*** Opening of DATA SUPPLIED ***

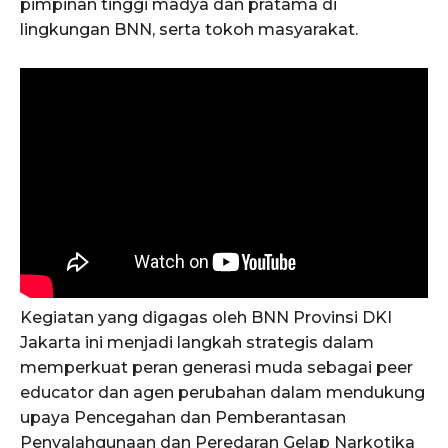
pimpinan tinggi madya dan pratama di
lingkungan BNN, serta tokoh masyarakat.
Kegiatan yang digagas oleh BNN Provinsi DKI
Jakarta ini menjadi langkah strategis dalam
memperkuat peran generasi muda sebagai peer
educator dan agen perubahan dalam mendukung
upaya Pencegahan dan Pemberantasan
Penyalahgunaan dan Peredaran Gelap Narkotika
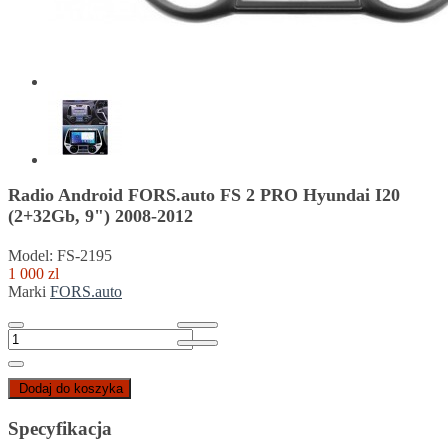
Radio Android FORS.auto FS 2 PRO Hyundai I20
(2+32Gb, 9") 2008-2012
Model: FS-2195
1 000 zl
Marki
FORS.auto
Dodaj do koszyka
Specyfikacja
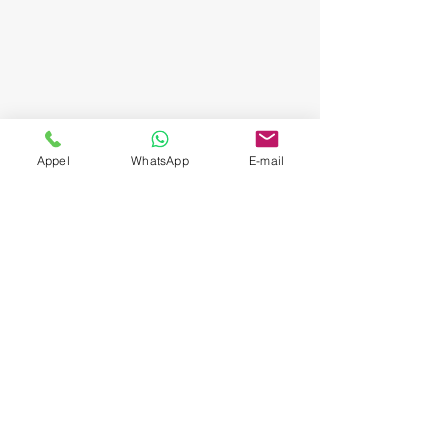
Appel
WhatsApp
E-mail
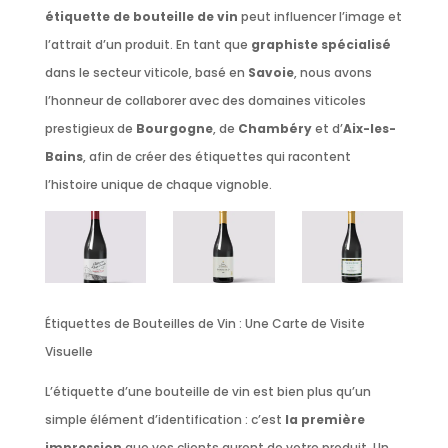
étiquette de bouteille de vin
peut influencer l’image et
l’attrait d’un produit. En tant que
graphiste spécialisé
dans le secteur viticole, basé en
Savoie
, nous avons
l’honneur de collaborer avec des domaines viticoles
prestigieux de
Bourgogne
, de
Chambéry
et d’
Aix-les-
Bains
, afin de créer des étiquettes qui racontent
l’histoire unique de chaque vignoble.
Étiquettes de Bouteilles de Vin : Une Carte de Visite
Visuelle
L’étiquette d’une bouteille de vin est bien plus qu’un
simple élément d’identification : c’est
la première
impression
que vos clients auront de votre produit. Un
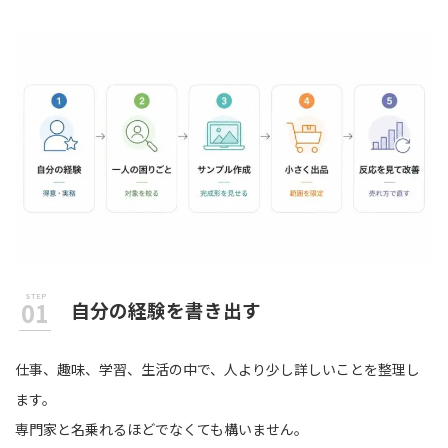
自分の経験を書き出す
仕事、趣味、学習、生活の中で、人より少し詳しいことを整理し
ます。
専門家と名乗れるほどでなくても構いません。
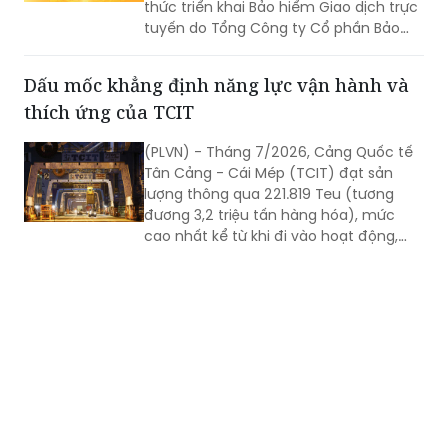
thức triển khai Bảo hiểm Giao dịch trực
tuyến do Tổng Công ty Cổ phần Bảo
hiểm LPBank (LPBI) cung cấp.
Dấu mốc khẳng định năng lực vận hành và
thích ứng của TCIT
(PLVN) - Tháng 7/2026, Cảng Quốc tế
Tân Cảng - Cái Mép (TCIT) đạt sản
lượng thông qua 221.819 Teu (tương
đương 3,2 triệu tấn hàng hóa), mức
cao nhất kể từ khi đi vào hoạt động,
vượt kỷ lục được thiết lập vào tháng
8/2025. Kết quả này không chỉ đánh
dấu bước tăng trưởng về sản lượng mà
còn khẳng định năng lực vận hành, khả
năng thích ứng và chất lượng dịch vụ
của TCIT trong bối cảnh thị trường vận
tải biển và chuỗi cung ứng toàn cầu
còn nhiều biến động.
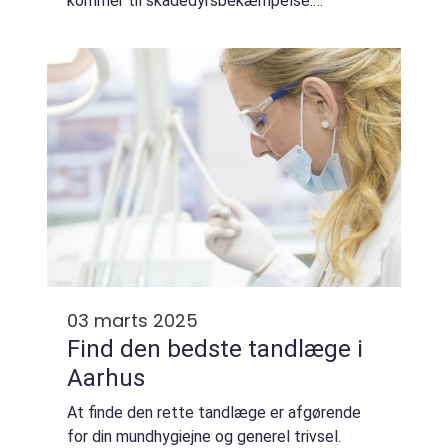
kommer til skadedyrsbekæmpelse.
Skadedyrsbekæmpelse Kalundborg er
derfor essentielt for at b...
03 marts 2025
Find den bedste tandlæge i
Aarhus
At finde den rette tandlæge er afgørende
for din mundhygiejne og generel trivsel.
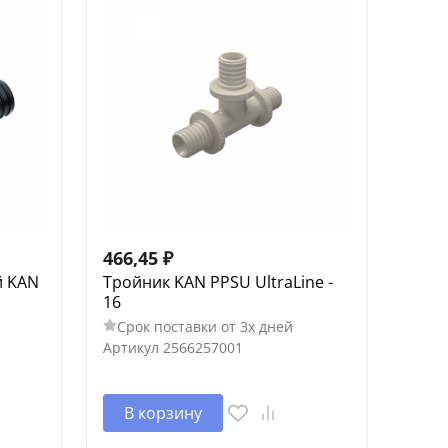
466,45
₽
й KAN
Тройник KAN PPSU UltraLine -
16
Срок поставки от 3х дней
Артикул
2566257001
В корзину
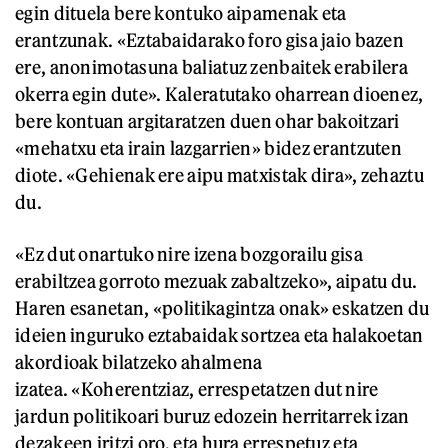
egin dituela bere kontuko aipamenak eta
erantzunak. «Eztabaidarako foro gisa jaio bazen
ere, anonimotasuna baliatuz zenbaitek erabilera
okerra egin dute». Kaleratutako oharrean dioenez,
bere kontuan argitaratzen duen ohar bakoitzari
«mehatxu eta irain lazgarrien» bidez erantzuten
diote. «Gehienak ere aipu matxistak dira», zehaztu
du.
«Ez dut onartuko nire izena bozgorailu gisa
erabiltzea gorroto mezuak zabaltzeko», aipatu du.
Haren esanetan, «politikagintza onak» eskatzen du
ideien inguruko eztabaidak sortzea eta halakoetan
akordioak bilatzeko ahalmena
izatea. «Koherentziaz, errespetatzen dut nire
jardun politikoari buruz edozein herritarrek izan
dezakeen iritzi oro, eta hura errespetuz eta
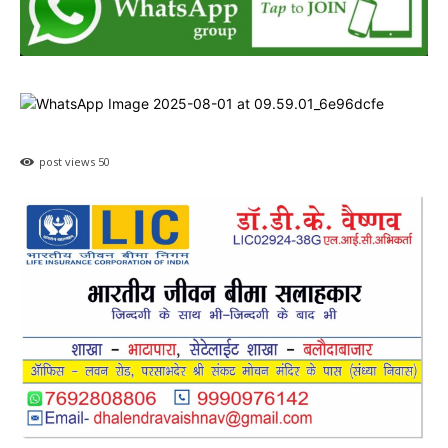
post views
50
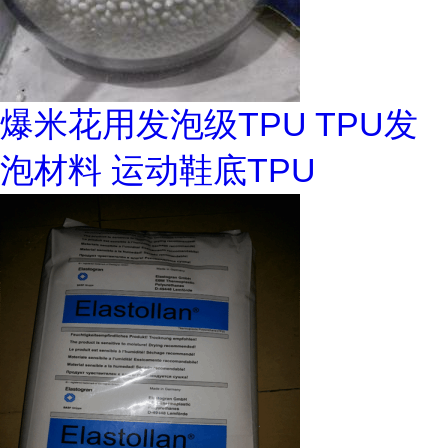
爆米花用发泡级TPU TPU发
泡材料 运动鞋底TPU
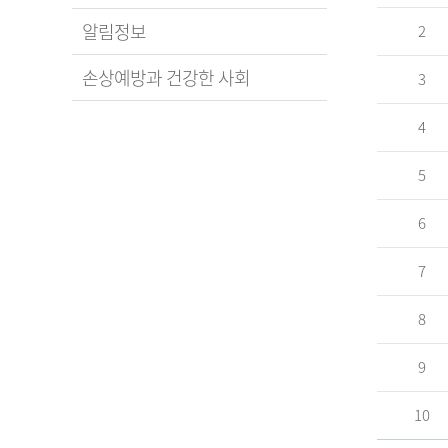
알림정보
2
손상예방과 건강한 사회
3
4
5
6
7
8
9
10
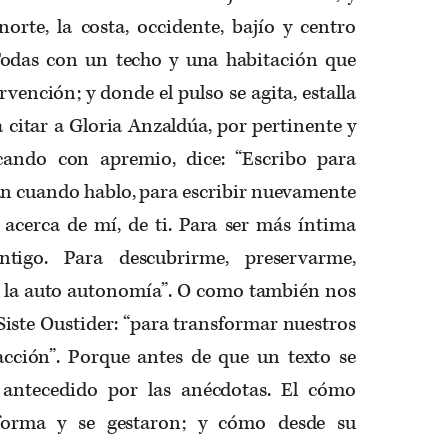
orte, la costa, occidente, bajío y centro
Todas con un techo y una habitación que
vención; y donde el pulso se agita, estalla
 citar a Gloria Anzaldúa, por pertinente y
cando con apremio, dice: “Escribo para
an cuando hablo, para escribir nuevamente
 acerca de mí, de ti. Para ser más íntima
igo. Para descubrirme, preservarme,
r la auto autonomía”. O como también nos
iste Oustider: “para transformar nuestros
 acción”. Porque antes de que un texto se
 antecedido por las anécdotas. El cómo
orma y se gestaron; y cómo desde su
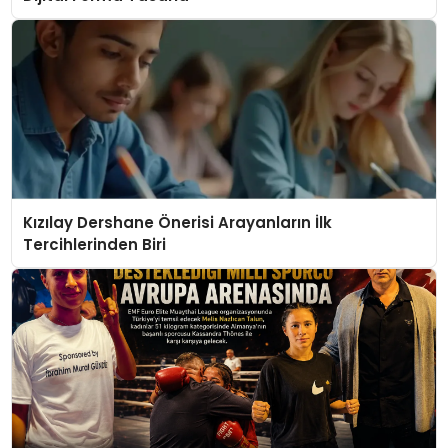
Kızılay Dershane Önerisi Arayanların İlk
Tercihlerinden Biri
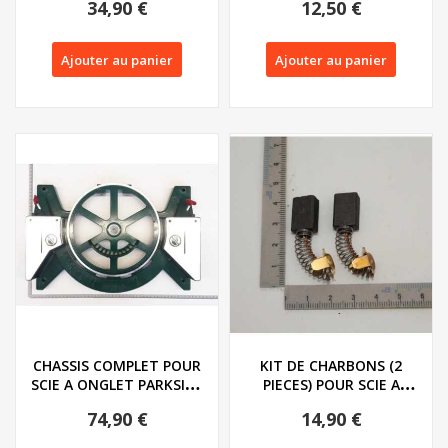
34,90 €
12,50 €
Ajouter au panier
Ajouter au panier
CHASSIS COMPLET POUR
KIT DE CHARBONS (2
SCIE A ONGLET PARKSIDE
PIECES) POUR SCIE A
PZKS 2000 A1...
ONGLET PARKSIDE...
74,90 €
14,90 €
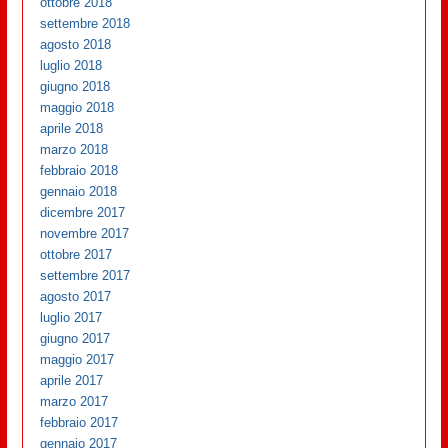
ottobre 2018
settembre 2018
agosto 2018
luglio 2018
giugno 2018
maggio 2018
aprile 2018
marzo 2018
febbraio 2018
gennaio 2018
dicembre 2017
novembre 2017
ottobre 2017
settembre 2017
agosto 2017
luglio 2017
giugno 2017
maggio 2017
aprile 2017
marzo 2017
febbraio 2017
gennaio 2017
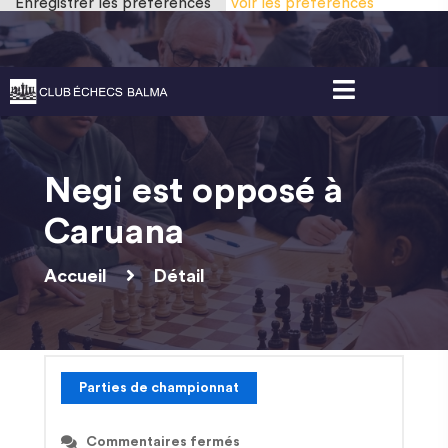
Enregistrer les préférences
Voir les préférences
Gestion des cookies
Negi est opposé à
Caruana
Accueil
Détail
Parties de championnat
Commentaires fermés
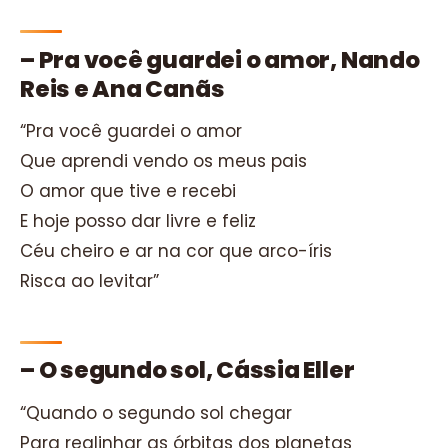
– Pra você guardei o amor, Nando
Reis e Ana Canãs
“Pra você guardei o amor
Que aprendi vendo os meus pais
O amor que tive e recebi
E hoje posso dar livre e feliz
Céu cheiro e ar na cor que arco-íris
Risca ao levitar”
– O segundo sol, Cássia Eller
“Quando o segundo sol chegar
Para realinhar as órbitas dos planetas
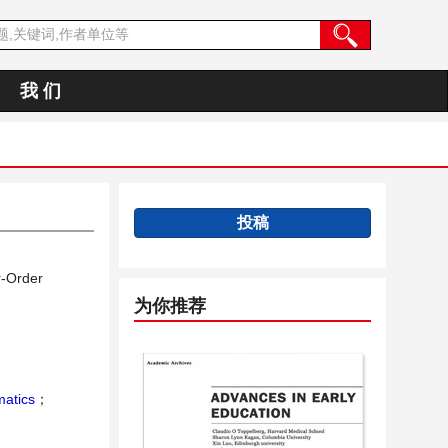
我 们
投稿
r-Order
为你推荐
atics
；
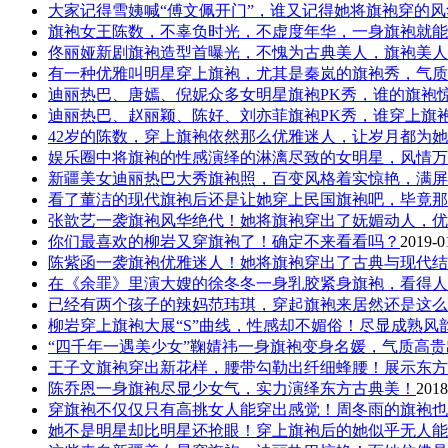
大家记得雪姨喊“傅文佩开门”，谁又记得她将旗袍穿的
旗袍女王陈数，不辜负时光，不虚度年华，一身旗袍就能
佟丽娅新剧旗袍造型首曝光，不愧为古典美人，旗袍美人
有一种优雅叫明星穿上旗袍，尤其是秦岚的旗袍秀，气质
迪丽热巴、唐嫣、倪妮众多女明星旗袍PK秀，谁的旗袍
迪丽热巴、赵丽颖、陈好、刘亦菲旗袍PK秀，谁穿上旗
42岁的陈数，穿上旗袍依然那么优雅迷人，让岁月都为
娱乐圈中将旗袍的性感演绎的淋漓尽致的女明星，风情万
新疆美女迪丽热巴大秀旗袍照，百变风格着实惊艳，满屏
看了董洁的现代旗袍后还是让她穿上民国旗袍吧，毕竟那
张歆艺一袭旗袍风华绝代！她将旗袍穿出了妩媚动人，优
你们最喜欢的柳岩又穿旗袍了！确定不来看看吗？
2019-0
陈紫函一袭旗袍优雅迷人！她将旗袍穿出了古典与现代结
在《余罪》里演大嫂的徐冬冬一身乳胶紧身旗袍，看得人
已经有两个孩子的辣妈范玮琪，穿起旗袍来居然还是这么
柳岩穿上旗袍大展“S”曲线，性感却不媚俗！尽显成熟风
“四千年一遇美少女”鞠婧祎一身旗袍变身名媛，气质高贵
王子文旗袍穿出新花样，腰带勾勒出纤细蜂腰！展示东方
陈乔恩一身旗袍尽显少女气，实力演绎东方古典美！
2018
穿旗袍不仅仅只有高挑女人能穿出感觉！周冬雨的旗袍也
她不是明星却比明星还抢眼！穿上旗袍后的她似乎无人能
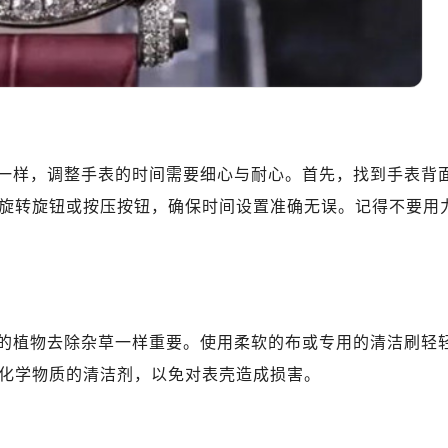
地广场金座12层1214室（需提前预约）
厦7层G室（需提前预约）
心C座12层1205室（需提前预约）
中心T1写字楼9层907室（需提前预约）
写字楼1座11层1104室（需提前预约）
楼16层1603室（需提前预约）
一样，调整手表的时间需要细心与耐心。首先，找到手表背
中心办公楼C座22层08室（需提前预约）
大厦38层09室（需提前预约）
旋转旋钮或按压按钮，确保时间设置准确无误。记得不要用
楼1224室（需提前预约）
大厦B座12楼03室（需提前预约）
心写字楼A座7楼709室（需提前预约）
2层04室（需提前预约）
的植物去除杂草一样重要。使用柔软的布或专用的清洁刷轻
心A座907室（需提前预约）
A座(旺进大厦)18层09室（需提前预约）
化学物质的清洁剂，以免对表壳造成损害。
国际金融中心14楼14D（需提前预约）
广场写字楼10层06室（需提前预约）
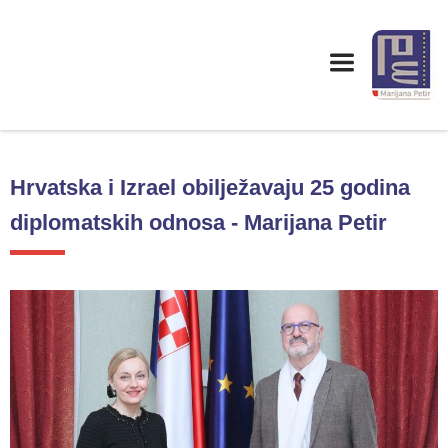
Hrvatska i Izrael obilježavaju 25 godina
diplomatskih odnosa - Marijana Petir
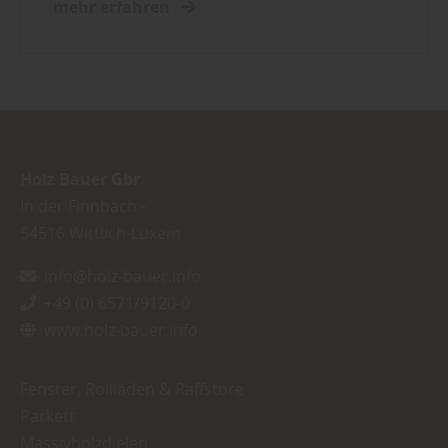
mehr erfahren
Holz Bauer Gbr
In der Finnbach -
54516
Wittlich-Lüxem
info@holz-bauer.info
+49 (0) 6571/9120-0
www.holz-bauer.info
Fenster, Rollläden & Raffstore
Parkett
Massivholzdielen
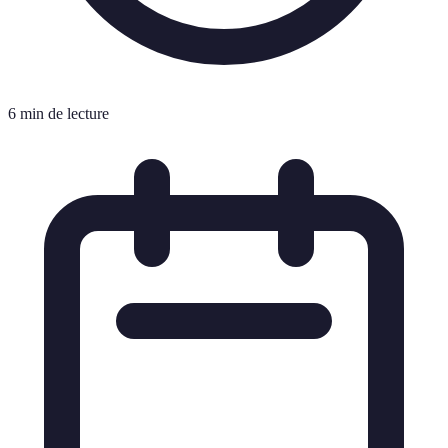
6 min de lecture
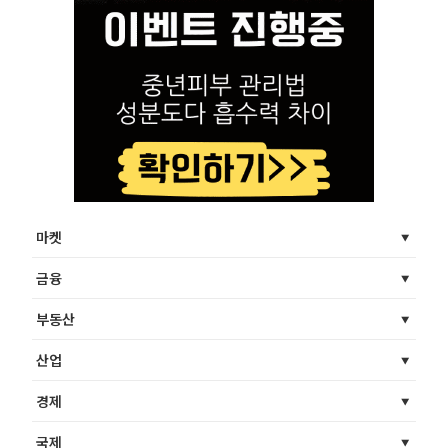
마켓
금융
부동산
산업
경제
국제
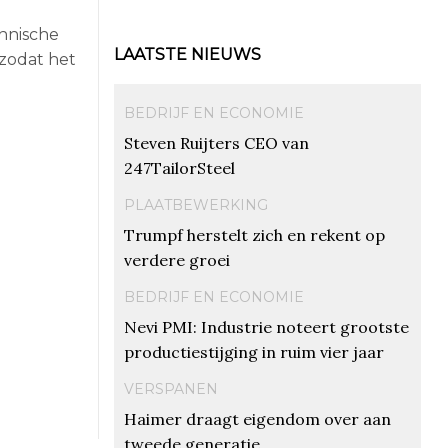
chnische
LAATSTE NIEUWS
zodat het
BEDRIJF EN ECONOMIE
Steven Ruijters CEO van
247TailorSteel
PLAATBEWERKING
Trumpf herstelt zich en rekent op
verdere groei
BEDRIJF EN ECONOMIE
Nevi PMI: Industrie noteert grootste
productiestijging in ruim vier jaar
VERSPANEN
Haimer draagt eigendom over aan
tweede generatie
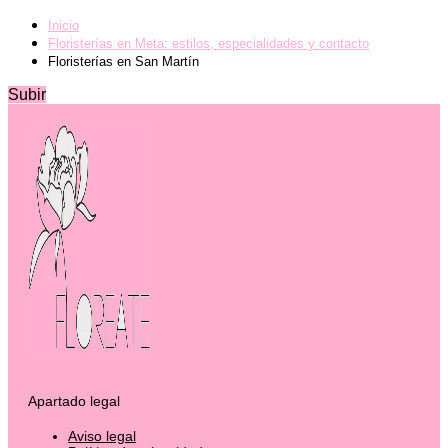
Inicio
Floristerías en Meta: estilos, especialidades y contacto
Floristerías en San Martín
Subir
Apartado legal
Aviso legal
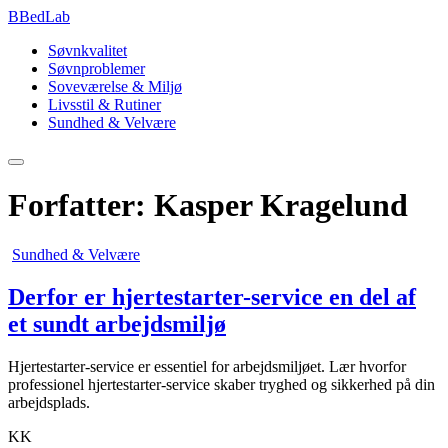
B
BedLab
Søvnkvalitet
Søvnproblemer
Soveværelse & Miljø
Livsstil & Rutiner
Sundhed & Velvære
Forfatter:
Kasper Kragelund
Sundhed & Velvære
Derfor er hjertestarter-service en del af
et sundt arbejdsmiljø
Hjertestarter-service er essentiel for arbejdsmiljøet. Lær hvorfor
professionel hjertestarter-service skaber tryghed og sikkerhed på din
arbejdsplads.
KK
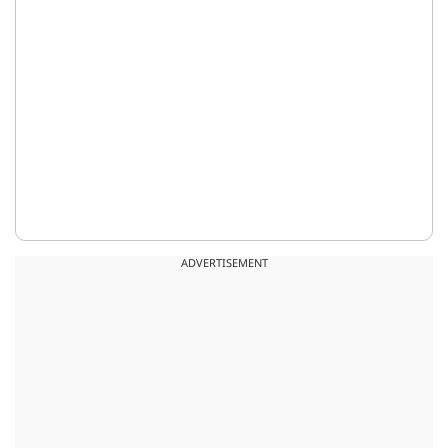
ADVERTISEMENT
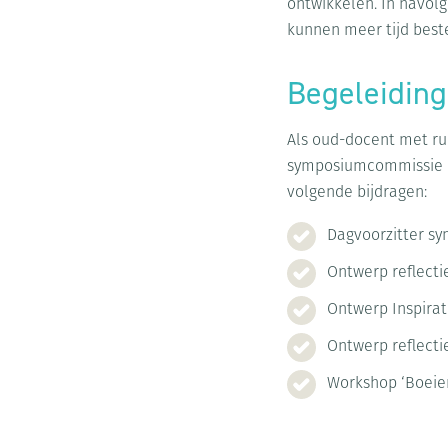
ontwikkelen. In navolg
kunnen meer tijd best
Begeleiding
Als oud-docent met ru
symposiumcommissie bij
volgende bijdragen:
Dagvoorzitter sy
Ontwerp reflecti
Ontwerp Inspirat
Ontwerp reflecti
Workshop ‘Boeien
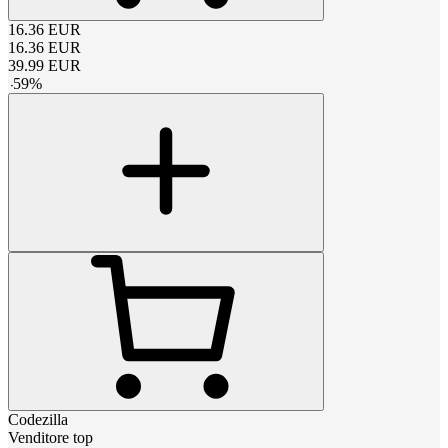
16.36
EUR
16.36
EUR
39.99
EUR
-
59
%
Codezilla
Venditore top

*** Close of DATA SUPPLIED ***

# [WORK TO BE COMPLETED]
Every line above between the one containing "dấu bước tăng trưởng về sản lượng mà" and the one containing "bere kontuan argitaratzen", those two included, is to be printed exactly. No pictures go into the copy.

# [SOLVED EXERCISE]
dấu bước tăng trưởng về sản lượng mà
còn khẳng định năng lực vận hành, khả
năng thích ứng và chất lượng dịch vụ
của TCIT trong bối cảnh thị trường vận
tải biển và chuỗi cung ứng toàn cầu
còn nhiều biến động.
kommer til skadedyrsbekæmpelse.
Skadedyrsbekæmpelse Kalundborg er
derfor essentielt for at b...
03 marts 2025
Find den bedste tandlæge i
Aarhus
At finde den rette tandlæge er afgørende
for din mundhygiejne og generel trivsel.
466,45
₽
й KAN
Тройник KAN PPSU UltraLine -
16
Срок поставки от 3х дней
Артикул
2566257001
В корзину
egin dituela bere kontuko aipamenak eta
erantzunak. «Eztabaidarako foro gisa jaio bazen
ere, anonimotasuna baliatuz zenbaitek erabilera
okerra egin dute». Kaleratutako oharrean dioenez,
bere kontuan argitaratzen duen ohar bakoitzari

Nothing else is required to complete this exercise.